A crise capitalista, suas repercussões políticas e Hollande

Esta é a terceira e última parte do artigo publicado com o mesmo título nas duas últimas edições dominicais do Vermelho, de autoria de Angel Guerra Cabrera. O autor partd a ideia de que a eleição de François Hollande à presidência da influente França parece condensar a rejeição dos europeus às ferozes políticas de austeridade da dupla Mercozy, com a qual o próximo inquilino do Palácio dos Campos Elíseos tem discrepado.
Por Angel Guerra Cabrera, no La Jornada

Sua promessa de crescer, criar empregos e cobrar altos imposto saos ricos é contrária ao caminho seguido até agora pelo eixo franco-germânico, como também o compromisso de retirar este ano as tropas francesas do Afeganistão.

A projeção de Hollande, embora não seja a mudança social, sintoniza-se com o taxativo descontentamento com aquelas políticas e com parte das demandas do 15 de Maio (ou indignados) da Espanha e outros países europeus manifestadas por meio de uma ampla cadeia de protestos populares e greves – como na Grécia, Itália e de novo Espanha e França – que já tiveram alentadoras repercussões do outro lado do Atlântico no movimiento Ocupar Wall Street.

Deve reconhecer-se a influência nelas dos legítimos movimentos populares árabes de 2011 mesmo que de sua eclosão o imperialismo e as monarquias árabes contrarrevolucionárias tenham tirado algum proveito.

Hollande, com a pressão pela esquerda da Frente de Esquerda de Mélenchon e o apoio de forças sociais, políticas e de alguns governos do Velho Continente que mostraram sua aversão aos inumanos “ajustes” que Berlim via Bruxelas dita, poderia iniciar a ruptura da social-democracia com a venenosa terceira via de Tony Blair e levantar de novo a histórica bandeira parisiense da solidariedade, contrária às atuais normas da União Europeia. Mas para consegui-lo tem que enfrentar resolutamente o mundo das finanças, seu adversário segundo declarou, e, por conseguinte, a Merkel e a grande parte da direita europeia. Não obstante os mencionados avanços da esquerda na região mediterrânea e os que se vislumbran em outros países da Europa – seja pela via eleitoral ou dos protestos nas ruas – não se deve subestimar esse outro fruto da crise manifestado no ascenso eleitoral da ultradireita, muito próxima, por certo, ao governante e franquista Partido Popular espanhol.
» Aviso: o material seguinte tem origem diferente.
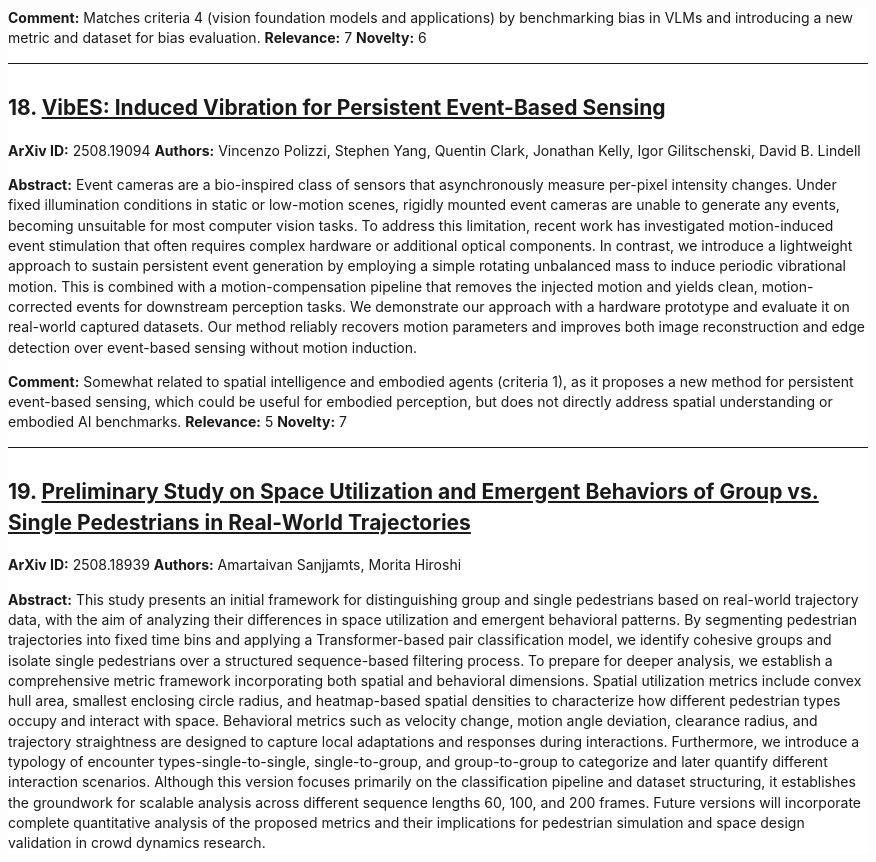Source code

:**Comment:** Matches criteria 4 (vision foundation models and applications) by benchmarking bias in VLMs and introducing a new metric and dataset for bias evaluation.
**Relevance:** 7
**Novelty:** 6

---

## 18. [VibES: Induced Vibration for Persistent Event-Based Sensing](https://arxiv.org/abs/2508.19094) <a id="link18"></a>
**ArXiv ID:** 2508.19094
**Authors:** Vincenzo Polizzi, Stephen Yang, Quentin Clark, Jonathan Kelly, Igor Gilitschenski, David B. Lindell

**Abstract:**  Event cameras are a bio-inspired class of sensors that asynchronously measure per-pixel intensity changes. Under fixed illumination conditions in static or low-motion scenes, rigidly mounted event cameras are unable to generate any events, becoming unsuitable for most computer vision tasks. To address this limitation, recent work has investigated motion-induced event stimulation that often requires complex hardware or additional optical components. In contrast, we introduce a lightweight approach to sustain persistent event generation by employing a simple rotating unbalanced mass to induce periodic vibrational motion. This is combined with a motion-compensation pipeline that removes the injected motion and yields clean, motion-corrected events for downstream perception tasks. We demonstrate our approach with a hardware prototype and evaluate it on real-world captured datasets. Our method reliably recovers motion parameters and improves both image reconstruction and edge detection over event-based sensing without motion induction.

**Comment:** Somewhat related to spatial intelligence and embodied agents (criteria 1), as it proposes a new method for persistent event-based sensing, which could be useful for embodied perception, but does not directly address spatial understanding or embodied AI benchmarks.
**Relevance:** 5
**Novelty:** 7

---

## 19. [Preliminary Study on Space Utilization and Emergent Behaviors of Group vs. Single Pedestrians in Real-World Trajectories](https://arxiv.org/abs/2508.18939) <a id="link19"></a>
**ArXiv ID:** 2508.18939
**Authors:** Amartaivan Sanjjamts, Morita Hiroshi

**Abstract:**  This study presents an initial framework for distinguishing group and single pedestrians based on real-world trajectory data, with the aim of analyzing their differences in space utilization and emergent behavioral patterns. By segmenting pedestrian trajectories into fixed time bins and applying a Transformer-based pair classification model, we identify cohesive groups and isolate single pedestrians over a structured sequence-based filtering process. To prepare for deeper analysis, we establish a comprehensive metric framework incorporating both spatial and behavioral dimensions. Spatial utilization metrics include convex hull area, smallest enclosing circle radius, and heatmap-based spatial densities to characterize how different pedestrian types occupy and interact with space. Behavioral metrics such as velocity change, motion angle deviation, clearance radius, and trajectory straightness are designed to capture local adaptations and responses during interactions. Furthermore, we introduce a typology of encounter types-single-to-single, single-to-group, and group-to-group to categorize and later quantify different interaction scenarios. Although this version focuses primarily on the classification pipeline and dataset structuring, it establishes the groundwork for scalable analysis across different sequence lengths 60, 100, and 200 frames. Future versions will incorporate complete quantitative analysis of the proposed metrics and their implications for pedestrian simulation and space design validation in crowd dynamics research.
A liderança francesa poderia alentar a Europa ao resgate da democracia, do bem-estar, da solidariedade e da paz, movimento que adquiriria uma enorme importância internacional e poderia encontrar decididos aliados na América Latina e no Caribe. Esta é a região do mundo para onde nos últimos 20 anos se deslocou o polo principal de enfrentamento contra o sistema de dominação do império ianque.

Ao sul do rio Bravo uma pioneira onda de lutas populares desencadeada entre finais dos anos 1980 e princípios dos 1990 pôs o neoliberalismo pelo menos no banco dos réus. Esta onda se traduziu em um conjunto de governos que em distintos graus se opõem ao Consenso de Washington, deram firmes passos rumo a sua independência econômica e política, gestaram significativos programas de inclusão social e impulsionaram a criação de uma consciência de unidade e integração que toma corpo em novas e promissoras instituições à margem dos Estados Unidos, como a Alba, a Unasul, a Petrocaribe e a Celac. O desafio consiste em seguir avançando nesta direção com um sólido apoio popular, manter uma estreita unidade e cooperação entre os governos progressistas da região mas também entre estes e os de direita em tudo aquilo que seja possível coicindir.

A Grande Recessão vai longe e o grande capital financeiro e os governos a seu serviço, como na Europa e Estados Unidos, têm aproveitado a situação para aplicar mais e pior do mesmo que a criou às custas do sofrimento e do desmantelamento dos direitos dos povos e insistindo no caminho da guerra. Avançam ademais na militarização e na criminalização do protesto social com pretextos como as supostas guerras contra o terrorismo ou o narcotráfico. Por isso, à luz da possibilidade esboçada pela eleição de Hollande, é válido pensar em uma grande frente de povos e governos da África, Ásia, Europa e América Latina que defendam a paz, o respeito à soberania, a não intervenção, a justiça social, a relação harmônica com a natureza e a equidade. Os Brics poderiam contribuir muito para tal iniciativa. Mas esta frente só pode ter êxito se continuarem aumentando as lutas populares contra os planos de ajuste do capital financeiro e suas aventuras militares.